Non ! Parce qu’elle n’a pas commencé. Le marché double tous les ans. On en est à 25 % du volume de ce qu’il sera en 2028. C’est donc un marché énorme, un « océan bleu ». Aussi, il y a de la place pour des nouveaux entrants.

En revanche, il y a des détracteurs, généralement travaillants pour les géants de la Silicon Valley, pour expliquer que la guerre est perdue. C’est faux. Tout reste possible. Les leaders d’aujourd’hui peuvent être remplacés demain. Aucune place n’est acquise définitivement. La vitesse de l’innovation technologique est prodigieuse, ce qui fait que c’est également une opportunité pour de nouveaux entrants. C’est ce que dit Ray Kurzweil, patron de la recherche de Google, dans la loi des rendements accélérés. En effet, une analyse de l’histoire de la technologie montre que le changement technologique est exponentiel, contrairement à la vision « linéaire intuitive » du bon sens. Nous ne connaîtrons donc pas 100 ans de progrès au 21e siècle — ce sera plutôt 20 000 ans de progrès (au rythme actuel).
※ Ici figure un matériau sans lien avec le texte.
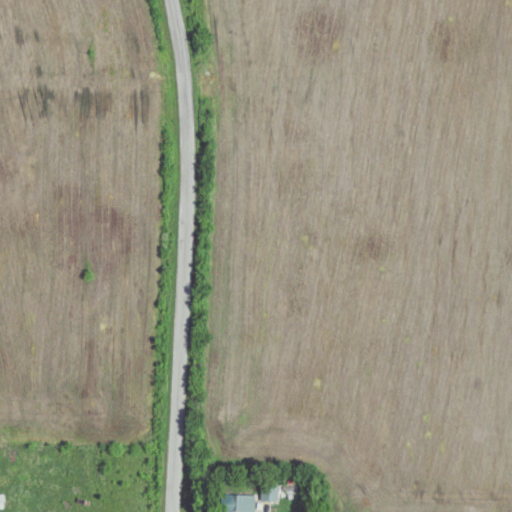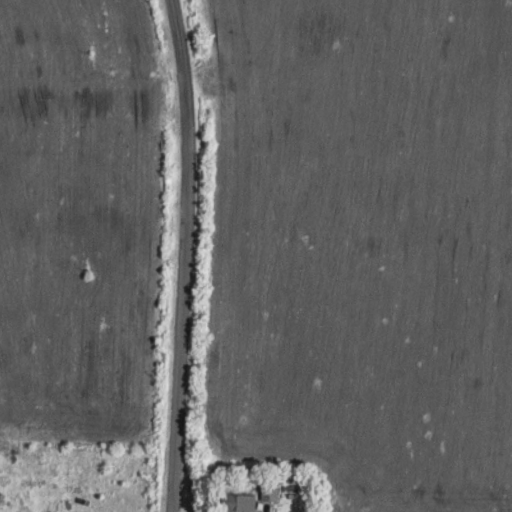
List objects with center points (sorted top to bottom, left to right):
road: (186, 255)
building: (270, 492)
building: (240, 504)
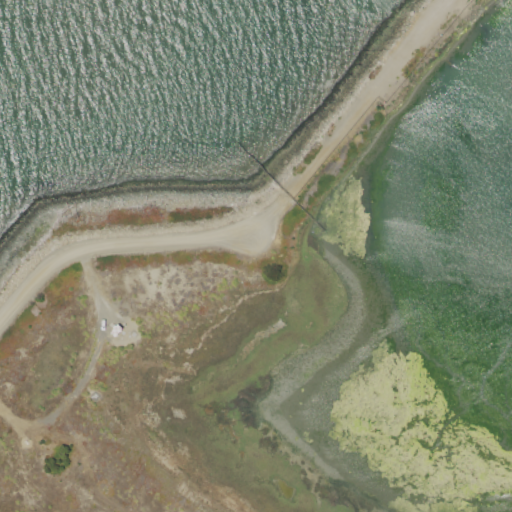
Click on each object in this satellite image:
airport: (162, 355)
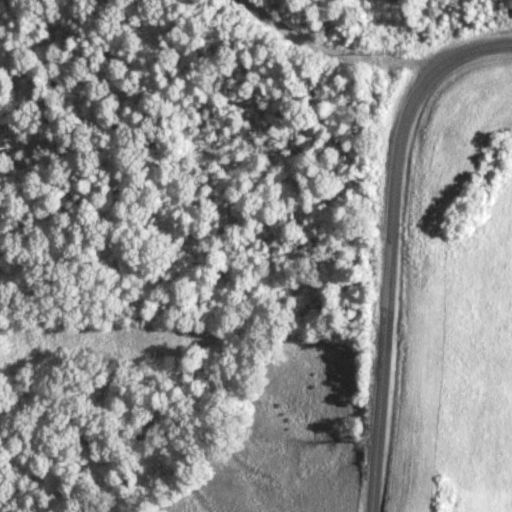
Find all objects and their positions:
road: (442, 278)
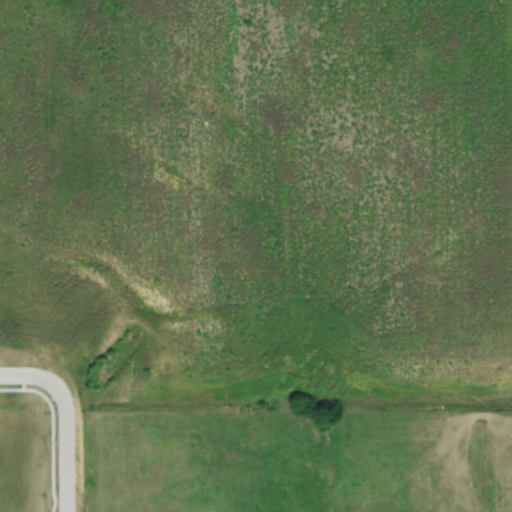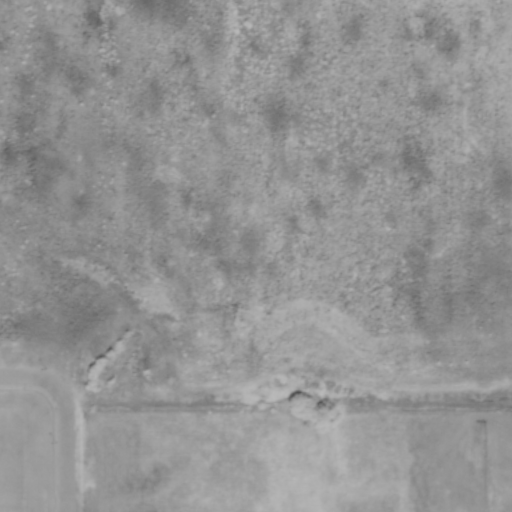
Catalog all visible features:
road: (42, 376)
road: (66, 460)
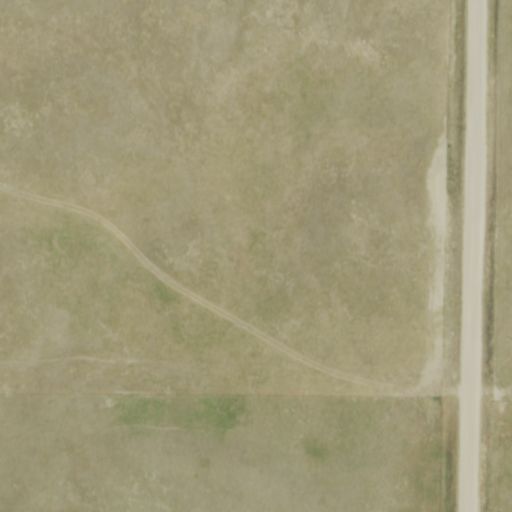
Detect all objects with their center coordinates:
road: (471, 256)
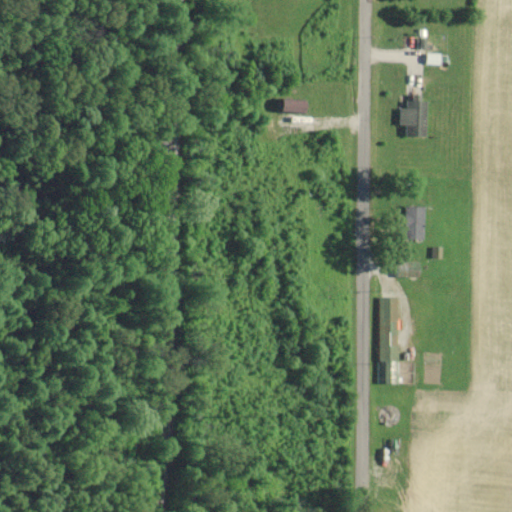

Ainsi, non, la guerre du cloud n’est pas perdue. Il est possible de faire aujourd’hui de façon plus maligne ce que d’autres ont fait depuis des décennies. Il faut simplement aller se battre.

 

📖  Découvrez également la tribune de Philippe Latombe, député de la première circonscription de la Vendée, mettant en avant la nécessité d’un ministère du Numérique de plein exercice.

 

 

1 Commentaire

  1. Tailliez

    J’adhère complètement au discours de refus de la résignation mais moins sur la vision exponentielle des choses. Même si l’effort de recherche est en hausse constante, on voit bien qu’il est hétérogène selon les domaines alors que bien souvent, l’innovation apparaît dans un domaine où on ne l’attend pas.
    Par exemple la France sous-investit en recherche biologique, alors que ce domaine est aussi porteur que le numérique: Le nombre de séquences d’ADN connues double tous les cinq mois vs. la loi de Moore en informatique. La bionique est une source d’innovation et les régulations biologiques, résultat de trois milliards d’année d’évolution, sont plus sophistiquées que les programmes informatiques.
    Ce n’est pas non plus parce que l’effort de recherche est sans précédent que les découvertes fondamentales progressent au même rythme. Le progrès se traduit surtout par la profusion de technologies disponibles, encore faut-il en tirer parti , les associer judicieusement, et tout ce qui est réalisable n’est pas forcément souhaitable
    il faut aussi intégrer les freins au changement: ressources et matières premières, contraintes écologiques, contraintes éthiques ou sociétales etc. Ces phases exponentielles sont souvent transitoires et il faut de l’agilité pour rebondir.